• _Task requirements_: Treat the line containing "laundry hamper: none" as the first line and the final line of the material below as the last; reproduce that range exactly.

• _Provided data_:
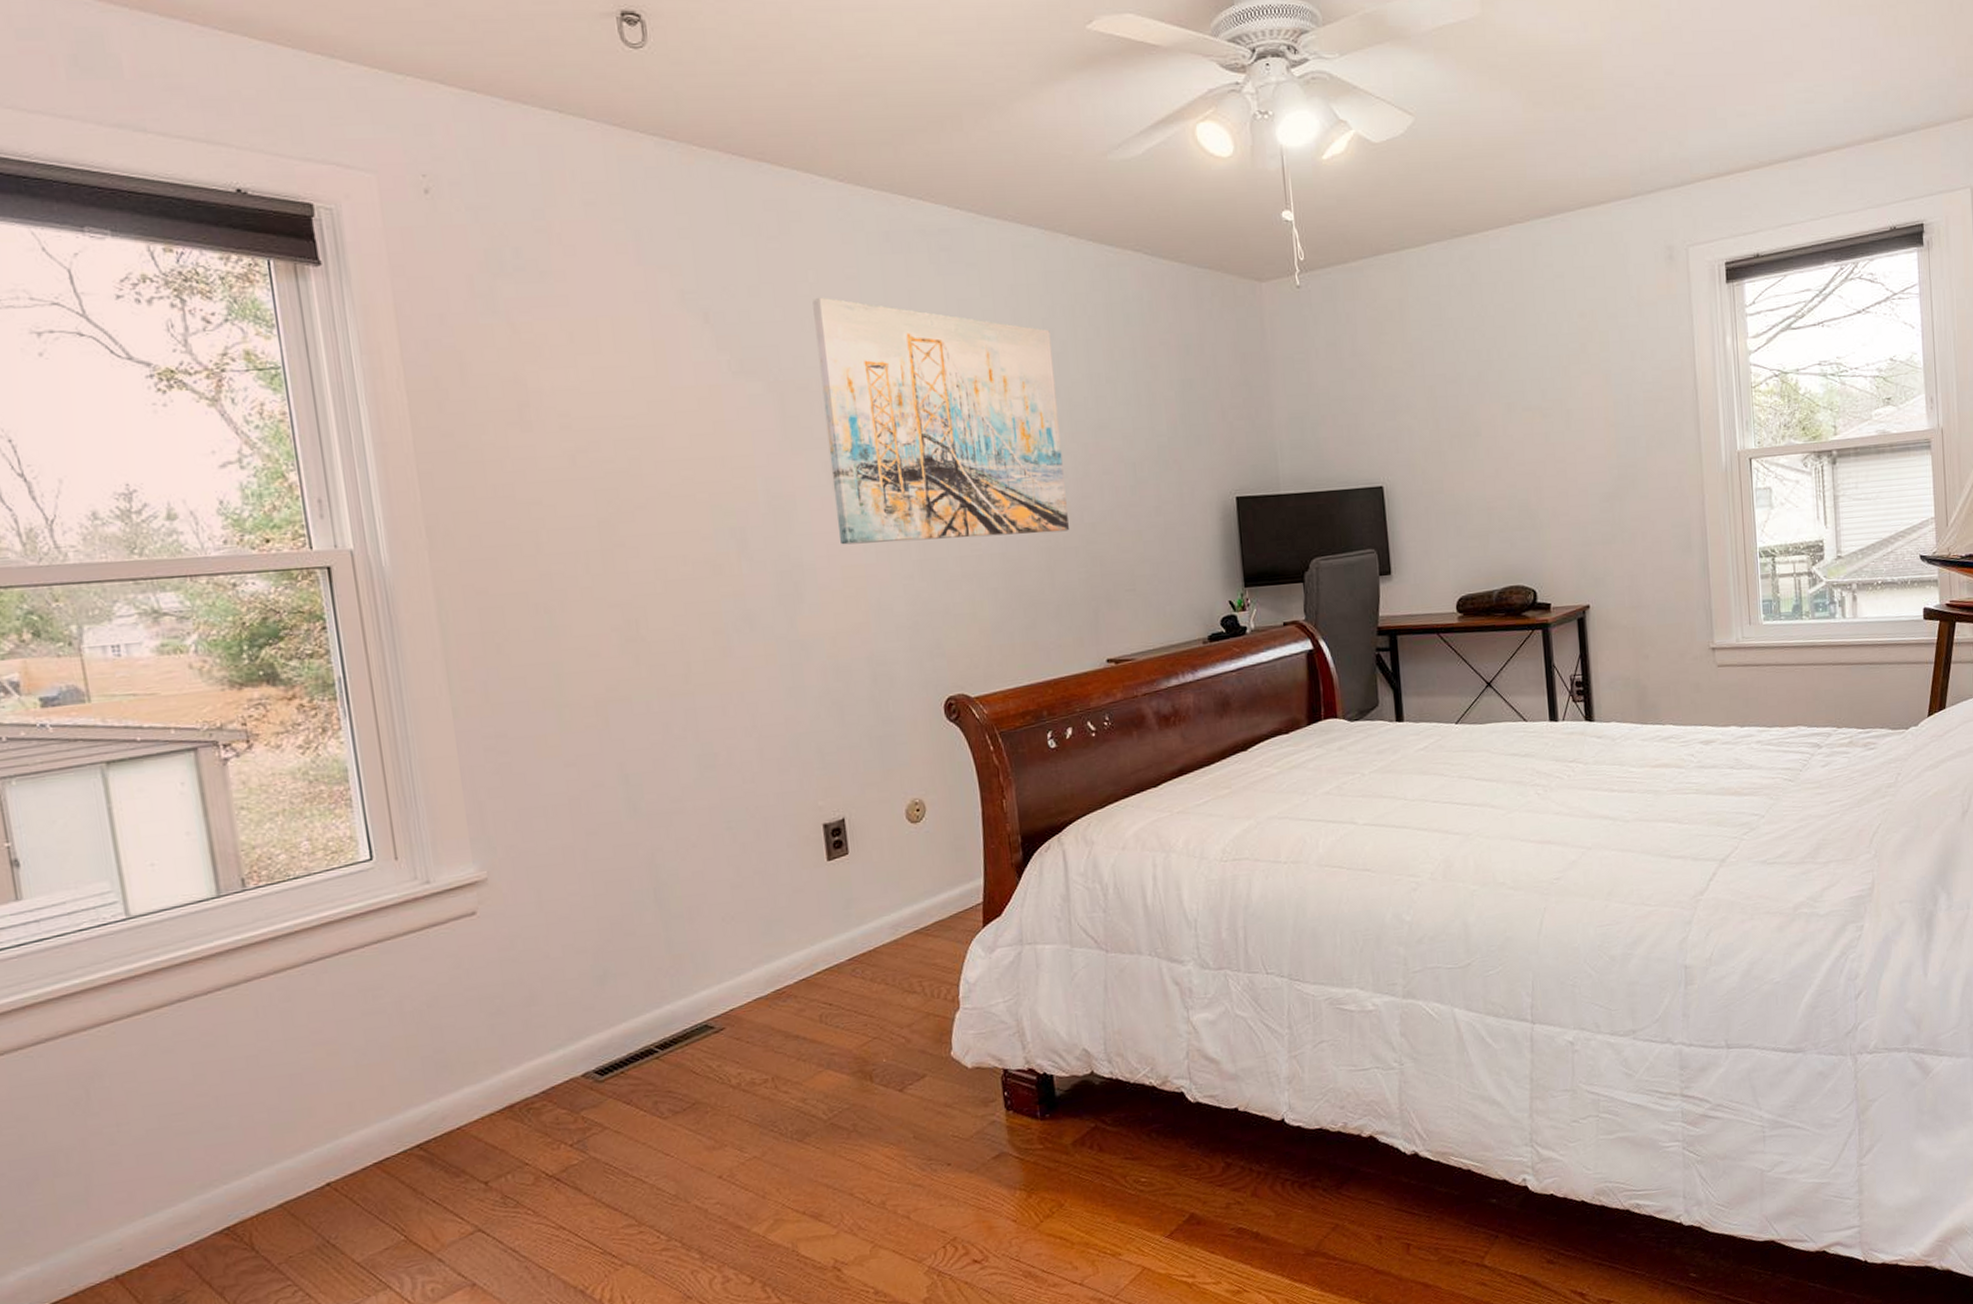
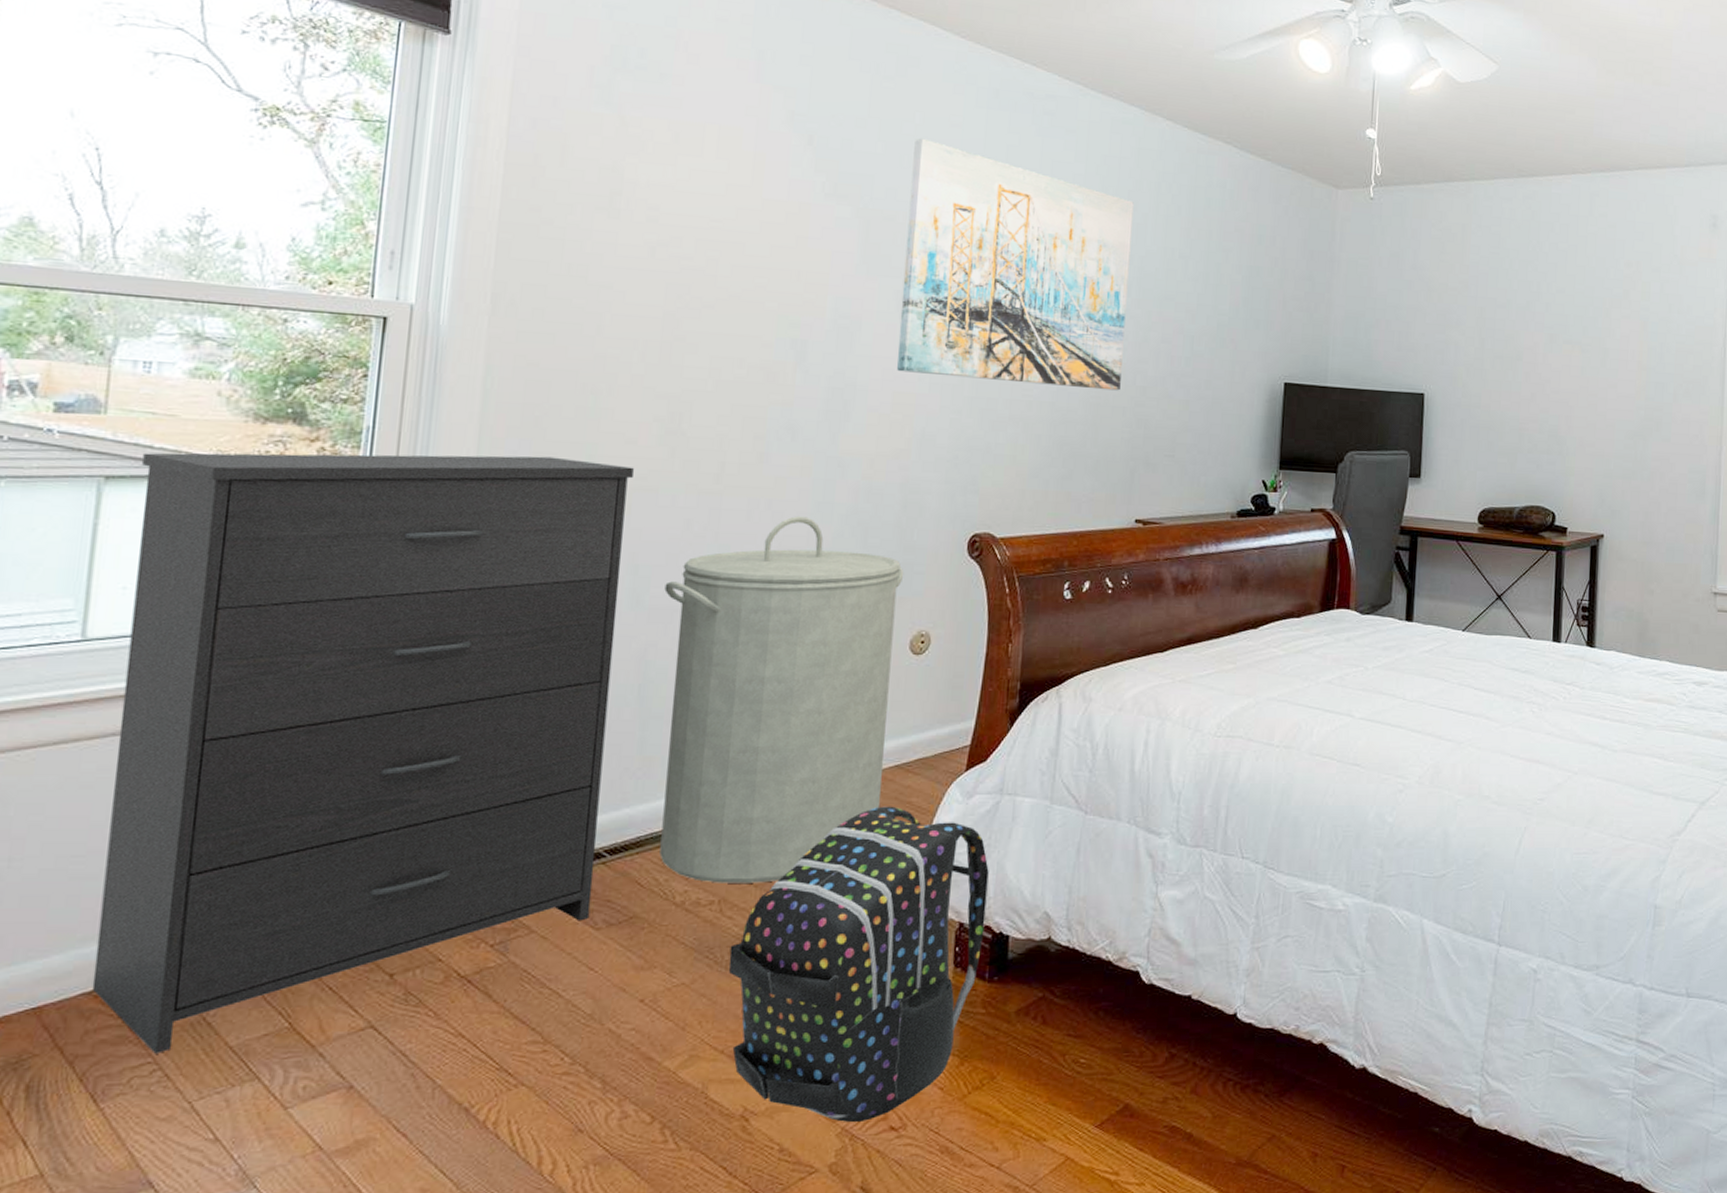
dresser: none [135,679,655,1277] -> present [91,452,634,1054]
laundry hamper: none [657,704,908,1063] -> present [659,516,904,883]
backpack: none [791,969,1029,1262] -> present [728,806,989,1123]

• _Exercise answer_:
laundry hamper: none [657,704,908,1063] -> present [659,516,904,883]
backpack: none [791,969,1029,1262] -> present [728,806,989,1123]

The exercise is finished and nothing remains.